Tuesday, November 9, 2010

Why I'm Running

I think there's something in New Providence's water supply. Seriously, when I look through my Facebook friends (specifically people I went to high school with), there is a seriously disproportionate number of serious athletes. Marathon runners, triathletes, cyclists, distance swimmers, cross-country skiers, rock climbers . . . you name the grueling event, I can point you to a former classmate that participates. In fact, for most of the above, I can list at least 3 or 4 individuals. This person biked across the country. That person has run four marathons. This person has not only completed, but has been competitive in half-Iron Mans. That person popped out three kids and would probably qualify for the olympic triathlon team if it weren't for her fear that she'll be eaten by a shark in the open water.

My graduating class was 94 people. It seriously feels like there are significantly more endurance athletes that I went to school with than non-endurance athletes.

I'm not running this marathon to join the ranks of my classmates.

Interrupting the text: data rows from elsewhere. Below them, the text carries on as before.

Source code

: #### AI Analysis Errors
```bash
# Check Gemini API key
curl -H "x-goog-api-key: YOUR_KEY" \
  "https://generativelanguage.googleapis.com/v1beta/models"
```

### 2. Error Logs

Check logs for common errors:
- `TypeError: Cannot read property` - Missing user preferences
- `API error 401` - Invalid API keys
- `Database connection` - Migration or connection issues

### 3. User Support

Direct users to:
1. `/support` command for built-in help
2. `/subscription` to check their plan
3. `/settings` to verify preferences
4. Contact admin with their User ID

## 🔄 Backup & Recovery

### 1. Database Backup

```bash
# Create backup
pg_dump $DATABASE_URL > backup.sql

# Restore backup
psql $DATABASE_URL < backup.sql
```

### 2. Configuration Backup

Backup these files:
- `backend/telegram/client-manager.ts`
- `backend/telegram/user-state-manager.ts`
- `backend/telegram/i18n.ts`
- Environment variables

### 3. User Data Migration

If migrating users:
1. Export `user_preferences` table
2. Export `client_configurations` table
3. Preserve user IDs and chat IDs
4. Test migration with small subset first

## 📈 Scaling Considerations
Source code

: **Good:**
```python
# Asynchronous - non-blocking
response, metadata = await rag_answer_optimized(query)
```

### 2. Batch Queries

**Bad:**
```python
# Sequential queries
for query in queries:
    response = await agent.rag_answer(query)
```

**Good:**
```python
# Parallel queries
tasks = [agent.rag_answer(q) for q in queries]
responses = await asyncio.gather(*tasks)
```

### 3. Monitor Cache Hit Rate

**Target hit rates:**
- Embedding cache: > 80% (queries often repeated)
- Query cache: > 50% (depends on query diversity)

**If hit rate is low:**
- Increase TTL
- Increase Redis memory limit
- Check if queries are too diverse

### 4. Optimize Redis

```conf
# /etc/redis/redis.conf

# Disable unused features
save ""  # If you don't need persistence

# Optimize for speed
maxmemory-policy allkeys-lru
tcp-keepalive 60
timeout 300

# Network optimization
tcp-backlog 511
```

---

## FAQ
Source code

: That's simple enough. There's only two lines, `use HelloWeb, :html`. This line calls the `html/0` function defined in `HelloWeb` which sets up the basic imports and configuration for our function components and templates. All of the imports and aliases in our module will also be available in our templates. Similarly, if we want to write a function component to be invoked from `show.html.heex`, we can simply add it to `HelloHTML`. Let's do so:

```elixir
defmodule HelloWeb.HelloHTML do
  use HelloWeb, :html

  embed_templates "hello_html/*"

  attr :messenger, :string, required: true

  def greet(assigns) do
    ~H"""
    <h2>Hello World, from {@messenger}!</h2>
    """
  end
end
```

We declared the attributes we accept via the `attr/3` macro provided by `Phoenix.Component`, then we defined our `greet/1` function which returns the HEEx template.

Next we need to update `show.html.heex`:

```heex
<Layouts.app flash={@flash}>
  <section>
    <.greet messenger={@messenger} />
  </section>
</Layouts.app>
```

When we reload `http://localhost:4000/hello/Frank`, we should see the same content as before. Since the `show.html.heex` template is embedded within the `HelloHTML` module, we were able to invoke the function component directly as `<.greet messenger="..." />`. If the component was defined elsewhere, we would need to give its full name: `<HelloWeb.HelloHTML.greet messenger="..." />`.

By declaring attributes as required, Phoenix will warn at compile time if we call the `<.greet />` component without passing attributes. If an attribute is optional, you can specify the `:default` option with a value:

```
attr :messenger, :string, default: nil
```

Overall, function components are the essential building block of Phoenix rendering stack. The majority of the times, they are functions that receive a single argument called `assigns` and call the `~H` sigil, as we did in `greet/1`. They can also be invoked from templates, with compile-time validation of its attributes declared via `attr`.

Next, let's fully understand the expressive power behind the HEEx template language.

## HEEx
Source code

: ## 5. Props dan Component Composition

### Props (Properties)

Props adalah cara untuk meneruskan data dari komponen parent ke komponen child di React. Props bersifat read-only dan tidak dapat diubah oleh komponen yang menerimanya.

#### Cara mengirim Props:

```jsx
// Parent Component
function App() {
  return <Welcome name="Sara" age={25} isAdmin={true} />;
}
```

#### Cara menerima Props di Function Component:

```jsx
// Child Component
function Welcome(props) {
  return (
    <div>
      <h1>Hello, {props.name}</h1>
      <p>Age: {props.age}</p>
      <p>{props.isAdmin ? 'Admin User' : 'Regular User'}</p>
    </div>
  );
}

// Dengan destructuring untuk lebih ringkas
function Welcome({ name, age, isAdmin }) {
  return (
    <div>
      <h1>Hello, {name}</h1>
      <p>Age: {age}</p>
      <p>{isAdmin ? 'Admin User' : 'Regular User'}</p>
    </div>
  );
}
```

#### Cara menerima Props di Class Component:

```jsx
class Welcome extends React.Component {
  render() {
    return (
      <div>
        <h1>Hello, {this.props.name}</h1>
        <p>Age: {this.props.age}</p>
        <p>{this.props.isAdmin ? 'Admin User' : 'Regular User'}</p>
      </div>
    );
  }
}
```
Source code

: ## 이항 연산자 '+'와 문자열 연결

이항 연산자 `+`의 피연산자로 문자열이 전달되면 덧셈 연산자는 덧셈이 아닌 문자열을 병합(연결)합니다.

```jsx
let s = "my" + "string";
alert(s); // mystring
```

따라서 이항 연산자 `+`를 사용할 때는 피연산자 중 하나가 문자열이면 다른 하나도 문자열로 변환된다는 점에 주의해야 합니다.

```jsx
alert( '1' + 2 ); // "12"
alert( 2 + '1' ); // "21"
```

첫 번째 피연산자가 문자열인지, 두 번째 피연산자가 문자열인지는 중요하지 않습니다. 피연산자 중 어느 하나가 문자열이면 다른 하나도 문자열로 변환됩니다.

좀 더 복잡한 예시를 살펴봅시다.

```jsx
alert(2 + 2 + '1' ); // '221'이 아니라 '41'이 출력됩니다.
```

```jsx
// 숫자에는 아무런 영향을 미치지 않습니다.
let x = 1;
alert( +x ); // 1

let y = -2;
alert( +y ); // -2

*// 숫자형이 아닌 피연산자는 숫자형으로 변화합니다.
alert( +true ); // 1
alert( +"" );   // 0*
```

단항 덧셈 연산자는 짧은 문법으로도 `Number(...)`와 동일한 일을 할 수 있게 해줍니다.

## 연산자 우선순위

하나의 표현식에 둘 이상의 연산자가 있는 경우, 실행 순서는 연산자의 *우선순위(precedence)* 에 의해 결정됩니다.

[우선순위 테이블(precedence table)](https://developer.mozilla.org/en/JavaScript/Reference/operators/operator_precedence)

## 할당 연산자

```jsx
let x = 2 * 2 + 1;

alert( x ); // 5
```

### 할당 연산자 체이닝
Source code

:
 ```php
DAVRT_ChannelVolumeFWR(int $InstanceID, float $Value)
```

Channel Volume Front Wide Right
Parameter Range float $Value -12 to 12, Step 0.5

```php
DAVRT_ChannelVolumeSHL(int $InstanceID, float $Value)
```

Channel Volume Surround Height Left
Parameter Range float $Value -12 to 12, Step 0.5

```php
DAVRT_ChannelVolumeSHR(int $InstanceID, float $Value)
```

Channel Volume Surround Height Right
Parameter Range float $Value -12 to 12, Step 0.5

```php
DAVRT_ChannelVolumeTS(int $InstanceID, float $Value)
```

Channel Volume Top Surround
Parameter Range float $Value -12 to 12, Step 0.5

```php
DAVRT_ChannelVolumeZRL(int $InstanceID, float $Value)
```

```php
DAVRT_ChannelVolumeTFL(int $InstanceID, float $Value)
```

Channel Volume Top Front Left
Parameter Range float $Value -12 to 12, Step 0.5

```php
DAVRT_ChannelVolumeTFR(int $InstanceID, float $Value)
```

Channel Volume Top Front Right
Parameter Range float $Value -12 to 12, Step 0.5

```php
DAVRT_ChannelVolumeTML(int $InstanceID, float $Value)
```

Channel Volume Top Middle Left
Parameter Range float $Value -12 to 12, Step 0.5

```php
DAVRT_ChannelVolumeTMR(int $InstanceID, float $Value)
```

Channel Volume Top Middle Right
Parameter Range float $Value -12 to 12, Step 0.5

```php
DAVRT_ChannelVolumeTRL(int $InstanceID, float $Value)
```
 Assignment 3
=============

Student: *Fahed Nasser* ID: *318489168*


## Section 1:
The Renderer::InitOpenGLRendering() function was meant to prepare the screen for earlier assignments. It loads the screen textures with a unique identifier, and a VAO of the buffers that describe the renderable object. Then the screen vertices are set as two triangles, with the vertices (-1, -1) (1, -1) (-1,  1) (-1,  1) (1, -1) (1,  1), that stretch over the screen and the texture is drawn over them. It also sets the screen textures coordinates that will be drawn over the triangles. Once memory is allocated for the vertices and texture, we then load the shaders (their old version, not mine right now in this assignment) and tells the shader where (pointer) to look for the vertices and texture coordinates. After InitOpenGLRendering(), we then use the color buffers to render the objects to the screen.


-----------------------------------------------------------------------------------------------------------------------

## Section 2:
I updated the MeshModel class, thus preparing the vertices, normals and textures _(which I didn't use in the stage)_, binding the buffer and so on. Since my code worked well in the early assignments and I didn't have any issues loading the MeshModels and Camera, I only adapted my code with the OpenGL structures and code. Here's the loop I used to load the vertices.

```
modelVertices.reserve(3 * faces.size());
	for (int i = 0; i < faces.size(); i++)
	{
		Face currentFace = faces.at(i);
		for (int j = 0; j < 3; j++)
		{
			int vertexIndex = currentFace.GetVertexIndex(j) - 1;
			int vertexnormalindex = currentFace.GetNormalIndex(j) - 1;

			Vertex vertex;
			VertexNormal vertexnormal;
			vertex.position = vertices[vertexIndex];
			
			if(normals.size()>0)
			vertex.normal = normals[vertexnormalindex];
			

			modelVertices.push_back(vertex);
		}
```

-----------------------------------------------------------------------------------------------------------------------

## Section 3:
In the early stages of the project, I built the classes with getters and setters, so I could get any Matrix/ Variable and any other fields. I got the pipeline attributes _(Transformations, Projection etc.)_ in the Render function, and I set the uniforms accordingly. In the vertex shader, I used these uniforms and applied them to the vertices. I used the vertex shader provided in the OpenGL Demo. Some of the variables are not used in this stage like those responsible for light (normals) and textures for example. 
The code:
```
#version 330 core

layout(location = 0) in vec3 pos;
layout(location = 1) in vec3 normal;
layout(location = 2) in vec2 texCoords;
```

People participate in endurance events for great causes. However difficult it is to run 26.2 miles, or bike 100+, or swim until you're pretty sure your skin is so saturated that it will just fall off your body, that's nothing compared to overcoming breast cancer, or fighting diabetes every day, or living with an physically abusive spouse, or losing a loved one to prostate cancer. For some people, the act of waking up, getting out of bed, and trying to "live a normal life" requires more effort, perseverance, and inner strength than the world could ever know.

I'm not running this marathon to raise money or awareness for a noble cause.

I am running this marathon for myself. Somewhere along the way, I told myself that I could do this. And, at that point, it became mandatory. In five days, I'm going to show myself that I can set a goal and do it - even a seemingly impossible goal if you knew the John of a few years ago.

I don't care about my time. I don't care where I finish. The only thing that matters is that I will have traveled twenty-six miles and three hundred eighty-five yards, powered by nothing but my own two feet. I will do this. And I will allow myself to be proud of the feat.

1 comment:

Anonymous said...

You have inspired me, and I hope to do the Susan G. Koman, in my area, to honor my late Mother. A
5K would be huge for me, as I am not a "runner". Just a beginner right now. You have worked hard, obviously, and you will do great!
I will be cheering you on, from far away.